Look at the tip of a standard #2 pencil. Now, imagine performing over one trillion multiplication operations in the area of that pencil tip every second. This can be accomplished using today’s 7nm semiconductor technology. Combining this massive compute capability with deep neural networks in small, low-cost, battery-powered devices will help us address challenges from Covid-19 to Alzheimer’s disease.
The neural networks behind stand-out systems like AlphaGo, Alexa, GPT-3, and AlphaFold require this kind of computational power to do their magic. Normally they run on data-center servers, GPUs, and massive power supplies. But soon they’ll run on devices that consume less power than a single LED bulb on a strand of holiday lights.
A new class of machine learning called TinyML is bringing these big, math-heavy neural networks to sensors, wearables, and phones. Neural networks rely heavily on multiplication, and emerging hardware implements multiplication using low-precision numbers (8 bits or fewer). This enables chip designers to build many more multipliers in a much smaller area and power envelope compared to the usual 32-bit, single-precision, floating-point multipliers. Research has shown that, in many real-world cases, using low-precision numbers inside neural networks has little to no impact on accuracy. This approach is poised to deliver ultra-efficient neural network inferencing wherever it’s needed most.

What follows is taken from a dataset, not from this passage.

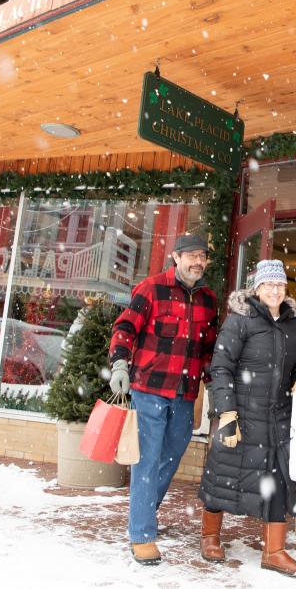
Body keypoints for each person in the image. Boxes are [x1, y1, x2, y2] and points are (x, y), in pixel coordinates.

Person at [108, 233, 219, 565]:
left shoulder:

Let me give one example. In addressing the Covid-19 pandemic, a major bottleneck developed around testing and identifying infected patients. Recent research suggests that a collection of neural networks trained on thousands of “forced cough” audio clips may be able to detect whether the cougher has the illness, even when the individual is asymptomatic. The neural networks used are computationally expensive, requiring trillions of multiplication operations per second. TinyML could run such cough-analyzing neural networks.
My hope for AI in 2021 is that sophisticated healthcare applications enabled by large neural networks running on small devices will usher in a new era of personalized healthcare that improves the lives of billions of people.
Matthew Mattina leads the Machine Learning Research Lab at Arm as a distinguished engineer and senior director.